News and New Products
FPGA-based PXI modules improve test-system I/O performance
By Dan Strassberg, Contributing Technical Editor -- EDN, 11/17/2008
NI (National Instruments) has introduced a new generation of open, FPGA (field-programmable-gate-array)-based PXI (peripheral-component-interconnect extensions for instrumentation) modules. The company calls the FlexRIO (real-time input/output) family the industry’s first commercial, off-the-shelf product line to combine high-speed, instrument-class I/O with flexible LabView FPGA technology. The new products enable engineers to add custom signal-processing algorithms to PXI-based FPGA hardware. Interchangeable adapter modules directly interface FPGAs to instrument-class I/O or allow the creation of custom front-end hardware to meet application requirements. With these capabilities, you can use techniques such as inline processing, hardware-in-the-loop simulation, and protocol-aware test as you design and test complex electronic devices.
“LabView FPGA technology will continue to transform instrumentation and extend graphical-system design by providing software programmability at the hardware level,” says James Truchard, PhD, the company’s president, chief executive officer, and co-founder. “FlexRIO lets engineers use commercial, off-the-shelf hardware to implement applications that previously required costly custom devices with time-consuming development schedules.”
FlexRIO FPGA-based hardware modules feature Xilinx Virtex-5 high-performance FPGAs, which you can program using the LabView FPGA-software module. Previously, according to NI, only hardware engineers who had extensive knowledge of digital design could use FPGA technology. Now, however, LabView FPGA’s intuitive graphical programming makes the technology available to all engineers and provides direct access to the digital pins of the FlexRIO FPGA modules, including units that provide 66 differential or 132 single-ended lines. Each differential pair handles data rates as high as 1 Gbps, whereas each single-ended line handles rates to 400 Mbps. The modules, which offer deep onboard memory, also accommodate external clocks.
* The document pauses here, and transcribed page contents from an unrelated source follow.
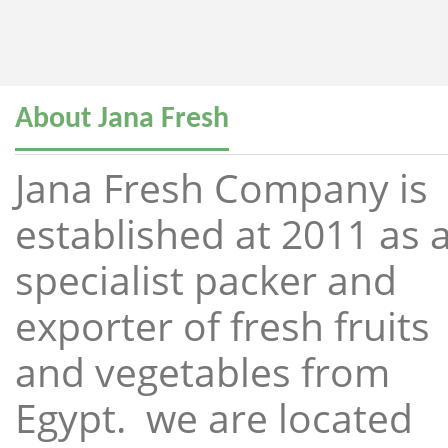
About Jana Fresh
Jana Fresh Company is
established at 2011 as 
specialist packer and
exporter of fresh fruits
and vegetables from
Egypt. we are located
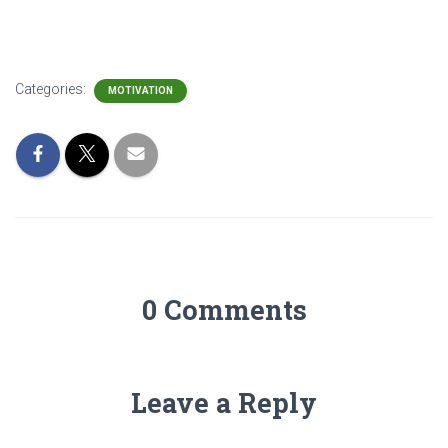
Categories:
MOTIVATION
0 Comments
Leave a Reply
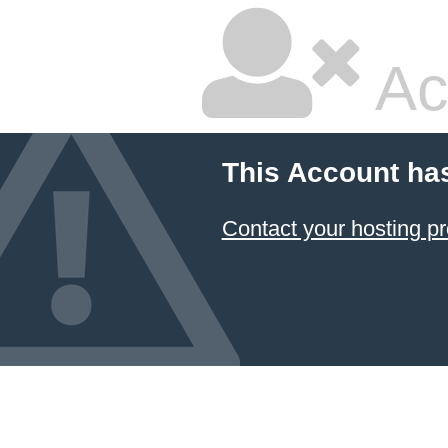
Ac
This Account ha
Contact your hosting pr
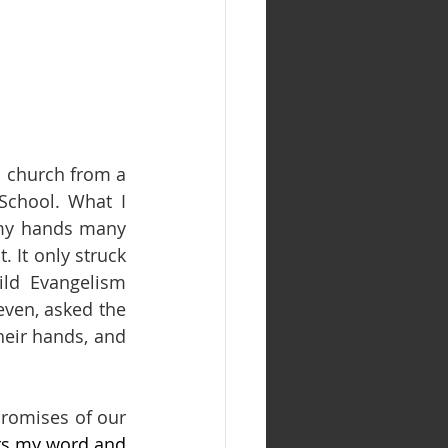
o church from a 
chool. What I 
 my hands many 
 It only struck 
d Evangelism 
ven, asked the 
heir hands, and 
.
romises of our 
ars my word and 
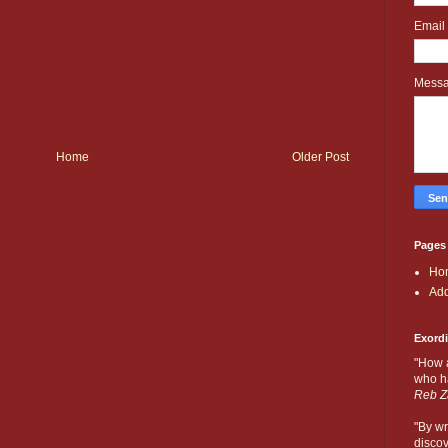
Email
Mess
Home
Older Post
Pages
Ho
Add
Exord
"How 
who ha
Reb Z
"By wr
discov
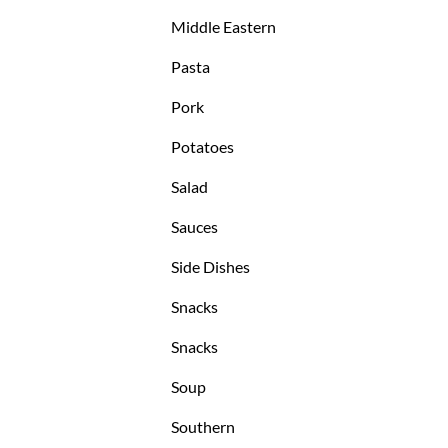
Middle Eastern
Pasta
Pork
Potatoes
Salad
Sauces
Side Dishes
Snacks
Snacks
Soup
Southern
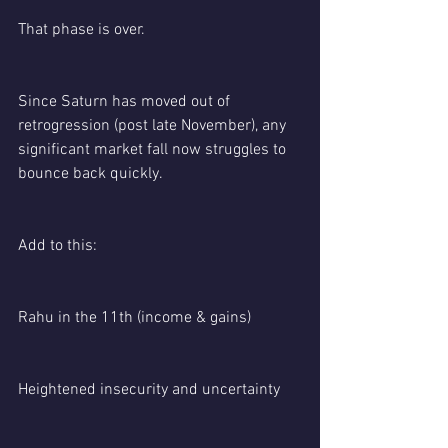
That phase is over.
Since Saturn has moved out of 
retrogression (post late November), any 
significant market fall now struggles to 
bounce back quickly.
Add to this:
Rahu in the 11th (income & gains)
Heightened insecurity and uncertainty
Each FlexRIO configuration comprises a pair of hardware components—an adapter module, which defines the system’s I/O capabilities, and a PXI FPGA module. The NI 6581 high-speed digital-I/O adapter works well for algorithmic pattern generation and protocol-aware tests. It delivers 100 MHz of digital I/O, or 200 Mbps at the double data rate, through 54 single-ended channels with selectable voltage levels of 1.8, 2.5, and 5V-compatible 3.3V. The manufacturer has also worked with Averna to create a plug-and-play IEEE 1394b-adapter and expects third parties to offer many additional adapters.
You can also design your own custom adapters with converters, buffers, clocks, and connectors that suit your application. To help you develop your own modules, the FlexRIO adapter-module-development kit features full documentation of electrical- and mechanical-design details, including CAD (computer-aided-design) files and PCB (printed-circuit-board) outlines as well as various adapter-module enclosures.
US prices for the NI 6581 high-speed digital-adapter module begin at $999. NI PXI-795xR FlexRIO FPGA module prices begin at $2999. Prices for the NI FlexRIO adapter-module-development kit begin at $4999.